→ Task to complete:
Copy the listing below word for word, keeping every line in the same order.

+---+

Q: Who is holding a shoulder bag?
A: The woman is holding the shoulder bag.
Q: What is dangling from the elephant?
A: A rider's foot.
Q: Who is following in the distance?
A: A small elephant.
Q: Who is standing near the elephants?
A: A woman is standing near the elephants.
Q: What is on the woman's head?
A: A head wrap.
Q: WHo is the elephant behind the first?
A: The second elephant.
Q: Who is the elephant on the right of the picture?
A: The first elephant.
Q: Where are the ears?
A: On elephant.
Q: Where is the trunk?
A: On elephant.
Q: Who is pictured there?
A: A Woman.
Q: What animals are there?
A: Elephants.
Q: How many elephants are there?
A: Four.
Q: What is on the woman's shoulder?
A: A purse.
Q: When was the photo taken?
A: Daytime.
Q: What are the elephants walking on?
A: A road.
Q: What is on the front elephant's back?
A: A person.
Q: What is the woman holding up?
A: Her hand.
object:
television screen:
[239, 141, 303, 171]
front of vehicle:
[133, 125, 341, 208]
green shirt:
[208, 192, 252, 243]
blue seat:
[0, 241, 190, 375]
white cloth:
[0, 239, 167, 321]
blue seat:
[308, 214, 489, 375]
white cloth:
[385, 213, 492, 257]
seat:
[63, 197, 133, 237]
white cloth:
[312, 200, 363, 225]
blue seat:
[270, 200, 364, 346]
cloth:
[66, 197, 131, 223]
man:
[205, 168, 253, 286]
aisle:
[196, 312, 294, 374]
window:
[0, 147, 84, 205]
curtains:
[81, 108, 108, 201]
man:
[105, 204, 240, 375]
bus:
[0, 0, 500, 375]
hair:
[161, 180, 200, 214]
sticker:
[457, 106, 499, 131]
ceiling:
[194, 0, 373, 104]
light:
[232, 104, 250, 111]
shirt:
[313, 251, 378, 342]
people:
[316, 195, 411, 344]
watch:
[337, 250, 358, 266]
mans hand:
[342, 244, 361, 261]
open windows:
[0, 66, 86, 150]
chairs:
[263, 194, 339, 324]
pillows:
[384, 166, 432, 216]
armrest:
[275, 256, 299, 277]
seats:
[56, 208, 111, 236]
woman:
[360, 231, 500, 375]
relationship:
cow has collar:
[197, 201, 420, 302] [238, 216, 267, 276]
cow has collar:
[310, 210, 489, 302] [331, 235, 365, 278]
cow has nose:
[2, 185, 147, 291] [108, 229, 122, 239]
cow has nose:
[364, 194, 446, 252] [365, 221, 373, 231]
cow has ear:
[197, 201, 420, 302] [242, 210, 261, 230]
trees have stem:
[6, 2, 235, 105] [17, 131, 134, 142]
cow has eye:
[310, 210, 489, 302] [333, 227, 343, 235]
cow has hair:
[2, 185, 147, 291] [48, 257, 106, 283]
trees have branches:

+---+

→ Solution:
Q: Who is holding a shoulder bag?
A: The woman is holding the shoulder bag.
Q: What is dangling from the elephant?
A: A rider's foot.
Q: Who is following in the distance?
A: A small elephant.
Q: Who is standing near the elephants?
A: A woman is standing near the elephants.
Q: What is on the woman's head?
A: A head wrap.
Q: WHo is the elephant behind the first?
A: The second elephant.
Q: Who is the elephant on the right of the picture?
A: The first elephant.
Q: Where are the ears?
A: On elephant.
Q: Where is the trunk?
A: On elephant.
Q: Who is pictured there?
A: A Woman.
Q: What animals are there?
A: Elephants.
Q: How many elephants are there?
A: Four.
Q: What is on the woman's shoulder?
A: A purse.
Q: When was the photo taken?
A: Daytime.
Q: What are the elephants walking on?
A: A road.
Q: What is on the front elephant's back?
A: A person.
Q: What is the woman holding up?
A: Her hand.
object:
television screen:
[239, 141, 303, 171]
front of vehicle:
[133, 125, 341, 208]
green shirt:
[208, 192, 252, 243]
blue seat:
[0, 241, 190, 375]
white cloth:
[0, 239, 167, 321]
blue seat:
[308, 214, 489, 375]
white cloth:
[385, 213, 492, 257]
seat:
[63, 197, 133, 237]
white cloth:
[312, 200, 363, 225]
blue seat:
[270, 200, 364, 346]
cloth:
[66, 197, 131, 223]
man:
[205, 168, 253, 286]
aisle:
[196, 312, 294, 374]
window:
[0, 147, 84, 205]
curtains:
[81, 108, 108, 201]
man:
[105, 204, 240, 375]
bus:
[0, 0, 500, 375]
hair:
[161, 180, 200, 214]
sticker:
[457, 106, 499, 131]
ceiling:
[194, 0, 373, 104]
light:
[232, 104, 250, 111]
shirt:
[313, 251, 378, 342]
people:
[316, 195, 411, 344]
watch:
[337, 250, 358, 266]
mans hand:
[342, 244, 361, 261]
open windows:
[0, 66, 86, 150]
chairs:
[263, 194, 339, 324]
pillows:
[384, 166, 432, 216]
armrest:
[275, 256, 299, 277]
seats:
[56, 208, 111, 236]
woman:
[360, 231, 500, 375]
relationship:
cow has collar:
[197, 201, 420, 302] [238, 216, 267, 276]
cow has collar:
[310, 210, 489, 302] [331, 235, 365, 278]
cow has nose:
[2, 185, 147, 291] [108, 229, 122, 239]
cow has nose:
[364, 194, 446, 252] [365, 221, 373, 231]
cow has ear:
[197, 201, 420, 302] [242, 210, 261, 230]
trees have stem:
[6, 2, 235, 105] [17, 131, 134, 142]
cow has eye:
[310, 210, 489, 302] [333, 227, 343, 235]
cow has hair:
[2, 185, 147, 291] [48, 257, 106, 283]
trees have branches:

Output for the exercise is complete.